Kunstwerk van Canneel op de Kunstberg in Brussel

Eugène Canneel (Brussel, 18 augustus 1882 - Schaarbeek, 21 juli 1966) was een Brusselse kunstenaar, in het bijzonder een beeldhouwer. Hij maakte deel uit van een grote kunstenaarsfamilie. Zo was zijn grootvader de bekende schilder Théodore-Joseph Canneel. Zijn vader en zijn kinderen zetten eveneens de traditie verder.
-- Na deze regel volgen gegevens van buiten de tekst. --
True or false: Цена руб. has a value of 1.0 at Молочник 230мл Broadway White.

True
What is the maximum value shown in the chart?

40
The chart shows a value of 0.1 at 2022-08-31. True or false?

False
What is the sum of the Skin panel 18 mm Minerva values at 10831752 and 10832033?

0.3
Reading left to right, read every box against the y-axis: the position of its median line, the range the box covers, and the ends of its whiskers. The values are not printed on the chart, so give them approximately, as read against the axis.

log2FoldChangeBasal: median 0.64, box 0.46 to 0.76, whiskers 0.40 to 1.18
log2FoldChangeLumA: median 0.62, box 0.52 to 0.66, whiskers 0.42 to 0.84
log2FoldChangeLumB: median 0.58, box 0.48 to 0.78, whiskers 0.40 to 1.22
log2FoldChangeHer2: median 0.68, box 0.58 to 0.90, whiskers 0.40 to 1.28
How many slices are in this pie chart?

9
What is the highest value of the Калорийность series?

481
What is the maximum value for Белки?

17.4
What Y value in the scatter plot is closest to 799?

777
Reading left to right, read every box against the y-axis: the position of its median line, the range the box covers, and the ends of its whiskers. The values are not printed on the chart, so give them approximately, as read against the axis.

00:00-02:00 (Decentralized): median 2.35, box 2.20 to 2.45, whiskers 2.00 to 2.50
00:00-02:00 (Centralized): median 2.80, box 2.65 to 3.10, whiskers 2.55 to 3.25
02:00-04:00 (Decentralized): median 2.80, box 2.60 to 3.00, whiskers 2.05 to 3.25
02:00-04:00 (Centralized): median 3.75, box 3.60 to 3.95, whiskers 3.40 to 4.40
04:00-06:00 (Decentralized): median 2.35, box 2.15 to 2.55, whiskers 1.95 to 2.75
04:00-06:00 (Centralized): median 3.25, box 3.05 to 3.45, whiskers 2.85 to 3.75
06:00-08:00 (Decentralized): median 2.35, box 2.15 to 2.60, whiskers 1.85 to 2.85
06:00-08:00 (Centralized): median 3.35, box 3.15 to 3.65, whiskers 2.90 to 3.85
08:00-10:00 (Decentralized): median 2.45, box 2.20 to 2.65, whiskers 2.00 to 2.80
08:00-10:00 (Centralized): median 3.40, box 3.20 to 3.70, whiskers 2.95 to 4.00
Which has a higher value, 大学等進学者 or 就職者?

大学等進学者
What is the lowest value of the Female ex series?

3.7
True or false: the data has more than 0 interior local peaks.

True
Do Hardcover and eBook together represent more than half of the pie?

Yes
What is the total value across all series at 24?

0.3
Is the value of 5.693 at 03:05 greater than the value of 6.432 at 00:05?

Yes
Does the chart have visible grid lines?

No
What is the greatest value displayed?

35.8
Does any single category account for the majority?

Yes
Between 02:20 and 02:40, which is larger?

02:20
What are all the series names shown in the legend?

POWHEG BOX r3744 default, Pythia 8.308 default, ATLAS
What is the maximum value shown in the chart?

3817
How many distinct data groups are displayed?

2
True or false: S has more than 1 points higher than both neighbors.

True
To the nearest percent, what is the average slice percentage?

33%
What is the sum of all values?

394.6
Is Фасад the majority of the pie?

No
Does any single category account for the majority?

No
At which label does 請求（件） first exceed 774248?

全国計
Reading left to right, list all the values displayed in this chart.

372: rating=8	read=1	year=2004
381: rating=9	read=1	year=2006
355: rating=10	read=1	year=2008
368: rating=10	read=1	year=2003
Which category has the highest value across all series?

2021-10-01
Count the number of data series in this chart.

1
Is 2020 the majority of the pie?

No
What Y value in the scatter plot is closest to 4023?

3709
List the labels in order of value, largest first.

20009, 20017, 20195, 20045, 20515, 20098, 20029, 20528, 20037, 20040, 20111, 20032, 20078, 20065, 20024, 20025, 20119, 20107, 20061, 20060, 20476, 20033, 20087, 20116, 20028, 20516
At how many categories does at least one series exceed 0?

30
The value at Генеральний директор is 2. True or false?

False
Eugène Canneel werd geboren met de familienaam Van Langhenhoven. Hij was een zoon van ingenieur Jules-Marie Canneel sr. (1857-1940) en Marie Eugénie Emilie Van Langenhoven, die hem bij hun huwelijk in 1885 erkenden. Zijn vader was architect en vanaf 1894 leraar architectuur aan de academie in Sint-Gillis, hij schilderde en tekende ook. Andere kunstzinnige familieleden waren Eugènes grootvader, de schilder Théodore-Joseph Canneel en zijn eigen broers Jules, Jean, en Marcel Canneel die beeldhouwer of schilder werden. In 1913 huwde Eugène Canneel met Jeanne Claes. Op dat moment was zijn moeder reeds overleden. Uit hun huwelijk werden onder andere de tuinarchitect: Jean-Marie Canneel Claes en de dichter Jacques Canneel geboren. De adressen die reeds van de schilder werden teruggevonden zijn allemaal rond Brussel te situeren. Hij verhuisde talrijke keren.

Kunstenaarsbestaan

[bewerken | brontekst bewerken]

Canneel volgde zijn opleiding aan de Academie van Sint-Gillis en Brussel en had als leerkrachten enkele beroemde docenten: Alfred Cluysenaar, Alphonse de Tombay, Julien Dillens, Charles Van der Stappen en Victor Rousseau. Hij stelde vaak tentoon in Brussel, Antwerpen en Gent, maar ook in Luik en Parijs. In 1925 liet hij werk bewonderen op de beroemde Exposition des Arts Décoratifs. Hij stelde er ‘Joie du printemps’ tentoon. Het zou een van zijn bekendste werken worden. Hij haalde er een medaille.

Eugène werd onder andere lid van de Cercle Artistique et Littéraire de Bruxelles en was een van de ‘membres associés’ van de Société Nationale des Beaux-Arts de Paris. Canneel was ook actief buiten het vakgebied van de beeldhouwkunst: hij vervaardigde medailles en illustreerde een uitgave voor het 550-jarige bestaan van de schuttersgilde Sint-Joris in 1930.